UAlberta alumni and staff working it at The Works, Edmonton’s international visual arts festival
Feature image: Detail of Kirsty Templeton-Davidge’s Every Second Sunday
UAlberta stage management grad, Erin Valentine (‘14 BFA) is the Marketing – Churchill Square Supervisor at The Works Art & Design Festival, June 19 through July 1, 2015. After two years as the Volunteer Coordinator for the Works, her role now involves vendor relations, social media, media communications, and daily logistics on the festival site.
Many of the Works festival staff are current U of A students or recent alumni, including Dalaine Wall (design assistant), Kasie Campbell (production coordinator), Fren Mah (marketing assistant), Agata Garbowska (curatorial assistant), and Matthew Carr (production assistant).
In this guest post, Erin highlights some of the creative work by UAlberta Arts alumni and current staff featured at this year’s Works Festival.

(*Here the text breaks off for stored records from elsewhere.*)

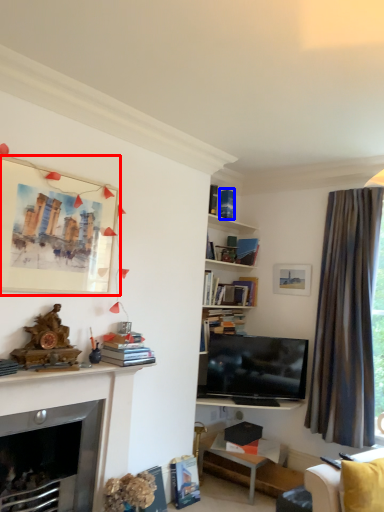
Question: Which object appears closest to the camera in this image, picture frame (highlighted by a red box) or book (highlighted by a blue box)?

Choices:
 (A) picture frame
 (B) book

Answer: (A)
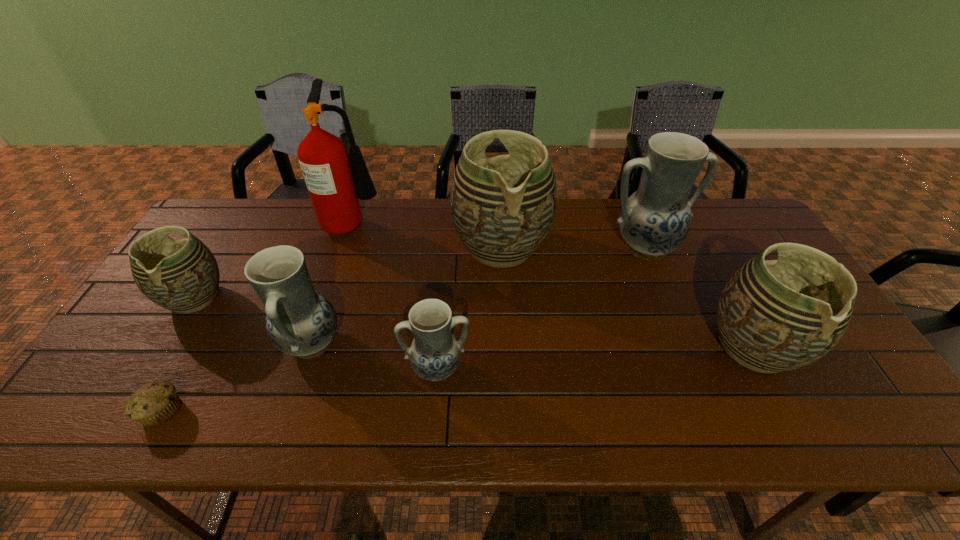
You are a GUI agent. You are given a task and a screenshot of the screen. Output one action in this format:
    pyautogui.click(x=<x>, y=<y>)
    Task: Click on the free space located on the left of the shortest object
    This screenshot has width=960, height=540.
    Given the screenshot: What is the action you would take?
    pyautogui.click(x=82, y=410)

Where is `fire extinguisher that is positioned at the far edge`? fire extinguisher that is positioned at the far edge is located at coordinates (323, 157).

Where is `object that is at the near edge`? This screenshot has width=960, height=540. object that is at the near edge is located at coordinates (155, 403).

In order to click on pottery present at the left edge in this screenshot , I will do `click(183, 276)`.

The height and width of the screenshot is (540, 960). What are the coordinates of `muffin at the left edge` in the screenshot? It's located at (155, 403).

At what (x,y) coordinates should I click in order to perform the action: click on object positioned at the right edge. Please return your answer as a coordinate pair (x, y). The width and height of the screenshot is (960, 540). Looking at the image, I should click on (773, 316).

I want to click on object present at the near left corner, so click(x=155, y=403).

In order to click on blank area at the far edge in this screenshot , I will do `click(266, 236)`.

Where is `vacant space at the near edge of the desktop`? The height and width of the screenshot is (540, 960). vacant space at the near edge of the desktop is located at coordinates (695, 410).

You are a GUI agent. You are given a task and a screenshot of the screen. Output one action in this format:
    pyautogui.click(x=<x>, y=<y>)
    Task: Click on the vacant position at the left edge of the desktop
    The width and height of the screenshot is (960, 540).
    Given the screenshot: What is the action you would take?
    pyautogui.click(x=113, y=367)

Susanna Barlow (’14 BFA) is planting potatoes on Churchill Square! Barlow’s installation recalls the common practice in 1950s to 70s Edmonton of creating nutrient rich soil by planting potatoes before grass in the front lawn of a new home. Viewing Churchill Square as the front lawn of Edmonton, the installation reminds us that 2015 is a period of significant growth for the city, and asks us if we are making space for those who need it most. The Potato Project will also be celebrated at a featured reception on Wednesday, July 1st in a coming together of the community to nurture the continued growth of the plants and share in a potato-based snack. Susanna is also exhibiting a series of prints and video called Elementum at the World Trade Centre.
ECC – Susanna Barlow – I Give Thee My Troth. Courtesy The Works Festival of Art and Design.
Sky Hoffos (’15 BFA) represents himself and his relationship to nature in Into the Forest, Into My Soul on Churchill Square He has created an immersive, sculptural installation that the viewer must enter to experience, and presents it as a refuge; a pocket of wilderness in an outdoor concrete space.
Churchill Square – Skyler Hoffos. Into the Forest Into My Soul (detail). Courtesy the Works Festival of Art and Design.
Kirsty Templeton-Davidge (’15 BFA) has transformed potentially forgotten moments into concrete memories in Anamnesis: Recollections & Perception (Site 10, Scotia Place). From blurred landscapes barely captured during summer road trips to lingering observances of loved ones, these ethereal moments coalesce to reveal common human narratives.
Scotia Place – Kirsty Templeton-Davidge – Every Second Sunday. Courtesy the Works Festival of Art and Design.
Some of the 2015 Bachelor of Design graduates have come together to create for the love of design (Site 5, Stanley Milner Library), an exploration and exhibition of what designers offer and how they affect the community. Projects include graphic design, product design, instruction design, and pop-up books!
Milner – For the Love of Design -Bianca Ho, _Little Home Makers- Classic Edition_, Popup Book. Courtesy the Works Festival of Art and Design.
In addition, University of Alberta instructor Royden Mills’ exhibit The Most Dangerous Job in the World: An Exhibition on Two Sites (EPCOR Tower and dc3 Art Projects) showing his recent large scale sculptural works, as well as a curated group of works by former students.
Right on the U of A campus, the FAB Gallery is a Works Festival venue, showcasing a couple of exceptional MFA student shows.
Aaron Veldstra, MFA Drawing & Intermedia candidate, presents Our Anaerobic Future. Aaron’s work is timely in its artistic critique of the oil industry and explorations into remediation and sustainability. His intricate large-scale works touch on the performative as he uses map data to create large-scale ink works that he then clears away using a combination of water and baking soda.
Aaron Veldstra’s work in progress (2014). Photo by Richard Siemens.
Amanda Forrest-Chan, MFA Printmaking candidate, presents Felt Breathless All Day. Forrest-Chan’s work explores mortality and memory in conjunction with the parallels of decay between land and body. The inspiration for her work was drawn from personal experiences of loss and recent travels to Scotland and Trout Lake, Northwest Territories. In addition to the lush prints Amanda has on display, her show also involves daily performances from 1 p.m. to 3 p.m.
FAB Gallery – Amanda Forrest-Chan – Felt Breathless All Day. Courtesy the Works Festival of Art and Design.
About The Works Art & Design Festival
The Works International Visual Arts Society produces The Works Art & Design Festival which attracts artists and patrons from around the world, boosting the energy and imagination of Downtown Edmonton at the start of every summer. The Works is a free event that draws an audience representing all ages and interests, offering over 200 exciting exhibits and special events to the public.